▶ DESCRIPTION OF THE TASK:
From the blog post about getting back to normal after the holidays, quote the words between "Moving Forward" and "and three churches.", inclusive.

Moving Forward

Holidailies 2005January 2, 2006
Monday

When my house was built in 1976 it stood on a strip of land that was bordered on the north, the south, and the west by open farmland. In fact, the cluster of houses that comprises my neighborhood is on land that the Reichert family farmed until the day they sold it to the developer. They retain only a small portion now. The rest is occupied by more houses, and three churches.

The stand of trees behind my house that separates the Church of God property from that of Word of Grace seems thinner this winter than it was last. This morning I could see traffic moving on Progress Avenue that I wasn’t aware of before. And most of what I saw were school buses.

When I was a teacher I didn’t like it when Christmas fell on a Sunday. Going back to school on January 2, when the chip and dip from the New Year’s Day football games was still on the table and the tinsel was still on the tree seemed disheartening.  Today is the holiday for most government offices and businesses, and I’m told there are daytime football games yet to be played.

I think if I were still in the classroom I wouldn’t be ready to go back to work, but in the life I have now I certainly am. I’ve done nothing since the end of November but get ready for and accomplish “the holidays” — parties given and attended, special foods prepared and eaten, old friends met for lunch or dinner. Everything else has been on hold. The last entry in my fiction notebook is dated October 10.

I want my ordinary life back. I’ve opened a new blog at my Silken Tent site. It’s “powered by WordPress.” When Dreamhost announced that they were offering WordPress to their customers I completely misunderstood what I’d be getting. I thought it would be “blogging for dummies,” but it’s not. All Dreamhost does is install it for you. (This is not insignificant. They make sure they have all the technical properties to run it successfully and will automatically update it when new versions are released.) It’s harder to use (for me, anyway) than Typepad, and the instructions for use and the documentation are (for me, anyway) nearly incomprehensible. But I have one post up for 2006. I’ll finish Holidailies here, but visit the new Markngs at your pleasure.

And happy Back to Normal, whether that means school, work, or just silence in the house now that everyone else is back.

▶ EXTRACTED INFORMATION:
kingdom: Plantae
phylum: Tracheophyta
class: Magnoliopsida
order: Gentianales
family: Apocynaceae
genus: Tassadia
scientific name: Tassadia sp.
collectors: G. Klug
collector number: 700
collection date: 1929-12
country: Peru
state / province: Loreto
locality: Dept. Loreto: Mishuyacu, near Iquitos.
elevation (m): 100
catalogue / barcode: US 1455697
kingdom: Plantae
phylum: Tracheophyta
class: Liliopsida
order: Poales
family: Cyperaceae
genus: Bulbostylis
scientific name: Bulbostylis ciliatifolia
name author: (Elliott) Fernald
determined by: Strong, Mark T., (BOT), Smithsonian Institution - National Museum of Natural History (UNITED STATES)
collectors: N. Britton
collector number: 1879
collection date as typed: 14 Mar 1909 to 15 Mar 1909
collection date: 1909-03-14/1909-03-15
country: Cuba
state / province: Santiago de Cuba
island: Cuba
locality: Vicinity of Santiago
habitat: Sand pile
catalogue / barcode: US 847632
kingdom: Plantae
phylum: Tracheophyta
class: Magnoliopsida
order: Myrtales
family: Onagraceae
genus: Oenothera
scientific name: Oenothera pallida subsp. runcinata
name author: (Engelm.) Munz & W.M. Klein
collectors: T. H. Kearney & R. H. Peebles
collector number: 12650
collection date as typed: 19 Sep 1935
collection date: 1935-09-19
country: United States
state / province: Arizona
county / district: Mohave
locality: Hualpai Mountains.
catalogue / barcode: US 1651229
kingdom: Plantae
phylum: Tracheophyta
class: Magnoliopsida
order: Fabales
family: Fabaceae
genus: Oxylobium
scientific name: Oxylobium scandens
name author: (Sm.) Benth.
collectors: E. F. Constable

▶ EXERCISE RESPONSE:
Moving Forward

Holidailies 2005January 2, 2006
Monday

When my house was built in 1976 it stood on a strip of land that was bordered on the north, the south, and the west by open farmland. In fact, the cluster of houses that comprises my neighborhood is on land that the Reichert family farmed until the day they sold it to the developer. They retain only a small portion now. The rest is occupied by more houses, and three churches.